# Task instructions:
Read through the lines below for the string "text" and copy each one that has it.

# Listed entries:
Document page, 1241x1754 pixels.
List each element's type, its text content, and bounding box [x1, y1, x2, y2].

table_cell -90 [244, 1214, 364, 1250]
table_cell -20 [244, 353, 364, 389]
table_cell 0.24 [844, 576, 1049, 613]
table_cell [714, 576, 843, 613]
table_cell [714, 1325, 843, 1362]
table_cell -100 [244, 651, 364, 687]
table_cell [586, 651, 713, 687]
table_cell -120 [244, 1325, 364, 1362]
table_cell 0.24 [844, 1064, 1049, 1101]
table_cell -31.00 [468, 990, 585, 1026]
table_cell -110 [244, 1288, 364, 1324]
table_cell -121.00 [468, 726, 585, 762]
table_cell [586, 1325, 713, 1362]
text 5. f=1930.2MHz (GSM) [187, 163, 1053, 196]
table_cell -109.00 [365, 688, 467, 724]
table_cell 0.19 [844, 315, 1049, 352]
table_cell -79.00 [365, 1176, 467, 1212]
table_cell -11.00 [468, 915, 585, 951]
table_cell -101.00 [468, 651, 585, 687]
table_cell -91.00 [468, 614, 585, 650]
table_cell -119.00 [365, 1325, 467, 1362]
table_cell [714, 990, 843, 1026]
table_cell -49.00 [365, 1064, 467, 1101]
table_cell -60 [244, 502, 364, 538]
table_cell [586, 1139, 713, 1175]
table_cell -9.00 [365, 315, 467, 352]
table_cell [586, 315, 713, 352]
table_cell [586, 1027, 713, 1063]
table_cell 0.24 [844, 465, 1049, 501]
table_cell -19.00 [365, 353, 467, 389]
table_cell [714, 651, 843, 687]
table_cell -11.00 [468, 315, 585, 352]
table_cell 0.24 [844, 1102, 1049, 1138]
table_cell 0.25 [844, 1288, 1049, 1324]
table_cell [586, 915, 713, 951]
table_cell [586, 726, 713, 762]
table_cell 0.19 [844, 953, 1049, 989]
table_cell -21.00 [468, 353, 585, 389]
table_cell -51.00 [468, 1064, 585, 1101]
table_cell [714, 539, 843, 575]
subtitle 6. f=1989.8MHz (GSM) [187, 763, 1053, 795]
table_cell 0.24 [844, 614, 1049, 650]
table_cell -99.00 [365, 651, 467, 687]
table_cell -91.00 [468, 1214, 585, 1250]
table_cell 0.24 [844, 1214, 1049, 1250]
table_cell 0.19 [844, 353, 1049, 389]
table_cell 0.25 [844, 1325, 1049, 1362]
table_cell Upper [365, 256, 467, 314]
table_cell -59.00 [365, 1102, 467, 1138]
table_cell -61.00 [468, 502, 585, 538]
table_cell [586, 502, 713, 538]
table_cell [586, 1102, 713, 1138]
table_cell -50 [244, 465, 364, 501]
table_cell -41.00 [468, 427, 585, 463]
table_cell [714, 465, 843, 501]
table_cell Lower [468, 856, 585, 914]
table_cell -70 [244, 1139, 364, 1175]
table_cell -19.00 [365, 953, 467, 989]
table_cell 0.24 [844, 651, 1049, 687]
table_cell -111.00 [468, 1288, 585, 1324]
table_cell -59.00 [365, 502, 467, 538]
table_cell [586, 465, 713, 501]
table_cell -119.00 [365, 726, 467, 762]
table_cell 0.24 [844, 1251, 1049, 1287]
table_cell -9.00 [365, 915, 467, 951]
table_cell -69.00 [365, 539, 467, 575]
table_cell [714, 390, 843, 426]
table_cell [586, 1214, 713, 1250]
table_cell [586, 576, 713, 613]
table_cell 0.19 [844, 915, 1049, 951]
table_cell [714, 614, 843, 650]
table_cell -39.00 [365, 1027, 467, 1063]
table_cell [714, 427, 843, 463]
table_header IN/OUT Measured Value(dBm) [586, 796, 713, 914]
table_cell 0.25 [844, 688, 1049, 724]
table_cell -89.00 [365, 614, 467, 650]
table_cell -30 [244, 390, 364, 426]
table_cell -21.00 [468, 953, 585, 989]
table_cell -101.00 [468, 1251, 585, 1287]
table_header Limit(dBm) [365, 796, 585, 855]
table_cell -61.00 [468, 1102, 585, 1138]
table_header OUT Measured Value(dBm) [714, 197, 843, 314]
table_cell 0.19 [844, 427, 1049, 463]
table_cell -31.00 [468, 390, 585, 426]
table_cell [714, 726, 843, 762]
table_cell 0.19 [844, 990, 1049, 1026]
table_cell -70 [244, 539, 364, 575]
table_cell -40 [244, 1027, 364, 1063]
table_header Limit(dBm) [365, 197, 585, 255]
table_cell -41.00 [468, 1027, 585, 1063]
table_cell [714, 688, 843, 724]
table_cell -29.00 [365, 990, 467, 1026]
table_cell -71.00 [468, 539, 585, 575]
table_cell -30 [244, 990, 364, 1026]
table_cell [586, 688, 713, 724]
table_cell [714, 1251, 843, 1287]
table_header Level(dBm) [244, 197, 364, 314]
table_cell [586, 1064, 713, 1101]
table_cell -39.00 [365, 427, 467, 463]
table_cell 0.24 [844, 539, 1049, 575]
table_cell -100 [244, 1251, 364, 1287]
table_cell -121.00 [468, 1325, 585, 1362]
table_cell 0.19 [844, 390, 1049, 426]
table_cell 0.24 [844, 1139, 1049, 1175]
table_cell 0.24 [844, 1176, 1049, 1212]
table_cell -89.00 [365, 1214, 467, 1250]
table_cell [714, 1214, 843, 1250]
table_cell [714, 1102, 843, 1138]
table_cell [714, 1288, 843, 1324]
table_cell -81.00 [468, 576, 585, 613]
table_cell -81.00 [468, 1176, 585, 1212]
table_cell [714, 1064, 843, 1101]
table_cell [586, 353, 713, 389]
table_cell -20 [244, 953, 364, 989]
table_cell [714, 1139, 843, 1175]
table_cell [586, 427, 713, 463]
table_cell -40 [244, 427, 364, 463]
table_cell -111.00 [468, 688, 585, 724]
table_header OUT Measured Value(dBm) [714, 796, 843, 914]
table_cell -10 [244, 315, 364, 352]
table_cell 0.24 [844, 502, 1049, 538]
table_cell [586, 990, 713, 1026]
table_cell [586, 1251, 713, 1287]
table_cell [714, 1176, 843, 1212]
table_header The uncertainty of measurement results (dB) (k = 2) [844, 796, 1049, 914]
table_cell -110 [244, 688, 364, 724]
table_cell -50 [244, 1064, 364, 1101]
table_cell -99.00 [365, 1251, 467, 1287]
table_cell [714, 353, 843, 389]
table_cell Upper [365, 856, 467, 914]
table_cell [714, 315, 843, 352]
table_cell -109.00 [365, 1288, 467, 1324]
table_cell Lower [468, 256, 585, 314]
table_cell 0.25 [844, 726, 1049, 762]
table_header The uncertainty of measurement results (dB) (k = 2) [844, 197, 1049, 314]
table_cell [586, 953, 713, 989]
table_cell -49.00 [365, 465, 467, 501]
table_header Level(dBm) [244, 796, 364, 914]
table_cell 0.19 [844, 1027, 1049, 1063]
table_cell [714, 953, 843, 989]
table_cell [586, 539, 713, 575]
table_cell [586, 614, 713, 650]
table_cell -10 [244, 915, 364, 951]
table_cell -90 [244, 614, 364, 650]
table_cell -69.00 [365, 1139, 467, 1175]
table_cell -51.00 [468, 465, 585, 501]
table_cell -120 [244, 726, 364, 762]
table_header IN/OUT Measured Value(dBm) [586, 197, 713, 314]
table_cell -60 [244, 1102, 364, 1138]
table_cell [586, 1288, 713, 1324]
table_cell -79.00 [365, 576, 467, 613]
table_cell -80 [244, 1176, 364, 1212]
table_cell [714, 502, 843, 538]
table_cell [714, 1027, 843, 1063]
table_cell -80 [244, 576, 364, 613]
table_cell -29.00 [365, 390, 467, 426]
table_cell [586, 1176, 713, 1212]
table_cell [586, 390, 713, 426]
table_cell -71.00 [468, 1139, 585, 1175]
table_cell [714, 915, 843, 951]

# Task result:
List each element's type, its text content, and bounding box [x1, y1, x2, y2].
text 5. f=1930.2MHz (GSM) [187, 163, 1053, 196]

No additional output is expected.